Inmiddels wordt het echter steeds duidelijker dat pillen niet het enige en niet altijd het beste antwoord zijn op psychische klachten.Ten eerste zijn er veel bijwerkingen en moet je als specialist samen met de patiënt goed afwegen of de noodzaak van medicatie opweegt tegen de risico’s op bijwerkingen. Soms ontkom je niet aan pillen, bijvoorbeeld als iemand zo ziek is dat hij ernstige zelfmoordneigingen heeft, niet meer kan concentreren op bijvoorbeeld psychotherapie of nauwelijks meer slaapt. Een ander punt is het feit dat de farmaceutische industrie langzamerhand niet zoveel aanknopingspunten meer heeft om nieuwe medicijnen te ontwikkelen voor psychische aandoeningen. De huidige medicijnen zijn maar deels effectief en hebben vaak de eerder genoemde bijwerkingen.
Omdat we het nog zo lastig vinden om psychische stoornissen te vangen in een duidelijk concept is het ook ingewikkeld waar nieuwe medicatie op aan moet grijpen in het brein. Vragenlijsten waarin je kan aangeven op een Likert-schaaltje hoe somber je bent zijn geen mooie uitkomstmaten om het effect van een behandeling mee te meten. Het liefst zouden we meer biologische maten hebben, zoals bepaalde bloedwaarden en lichamelijke functietesten, waardoor we beter begrijpen wat er in het lichaam gebeurt als iemand depressief is. We kunnen dan medicijnen of andere vormen van therapie ontwikkelen die echt aangrijpen op de ‘plaats des onheils’. Hierdoor kunnen we vervolgens de effecten van behandeling beter meten en vervolgens optimaliseren naast het minimaliseren van bijwerkingen.
Dat is helaas nog toekomstmuziek en tot die tijd zullen we elke vorm van effectieve behandeling moeten aangrijpen om depressies te bestrijden.

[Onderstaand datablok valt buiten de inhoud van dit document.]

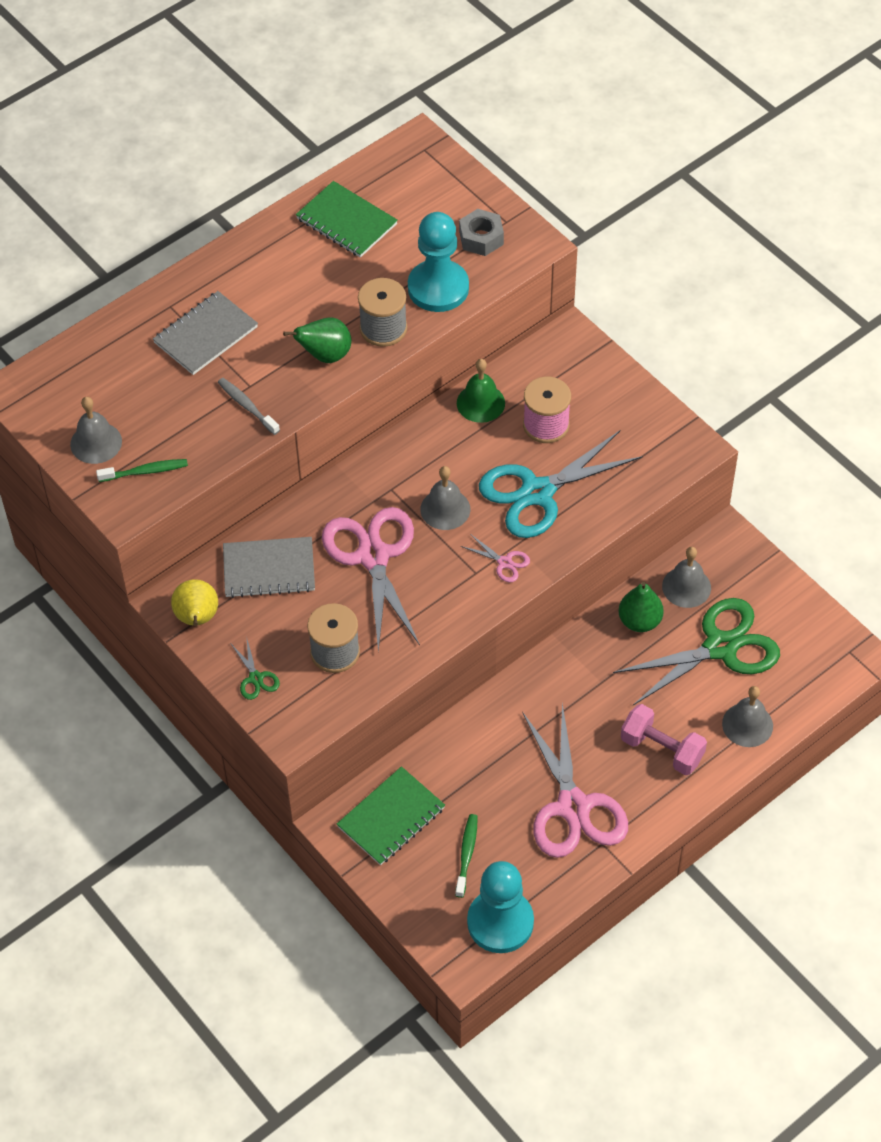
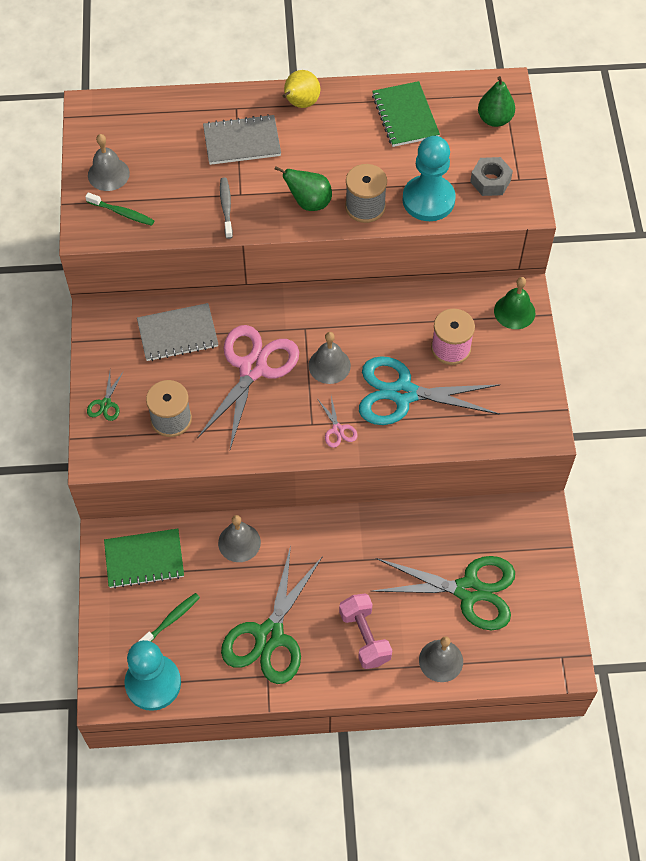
camera: 35 degrees right, 5 degrees up
(197, 618) = (104, 338): yellow pear -> yellow pear (300, 103)
(269, 569) = (177, 334): grey notebook -> grey notebook turned 45 degrees counterclockwise
(480, 403) = (418, 304): green bell -> green bell (514, 311)
(573, 807) = (269, 636): pink scissors -> green scissors
(639, 621) = (426, 533): green pear -> green pear (494, 119)
(686, 587) = (481, 530): grey bell -> grey bell (239, 542)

Het is helemaal mooi meegenomen als zo’n behandeling ook nog eens extra gezondheidswinst oplevert in de vorm van een verbeterde conditie en een leukere BMI. Het is echt quatsch om running therapie af te schieten onder het motto dat je niet serieus wordt genomen als patiënt. Nee, dan liever pillen waardoor je libido naar een arctisch dieptepunt daalt.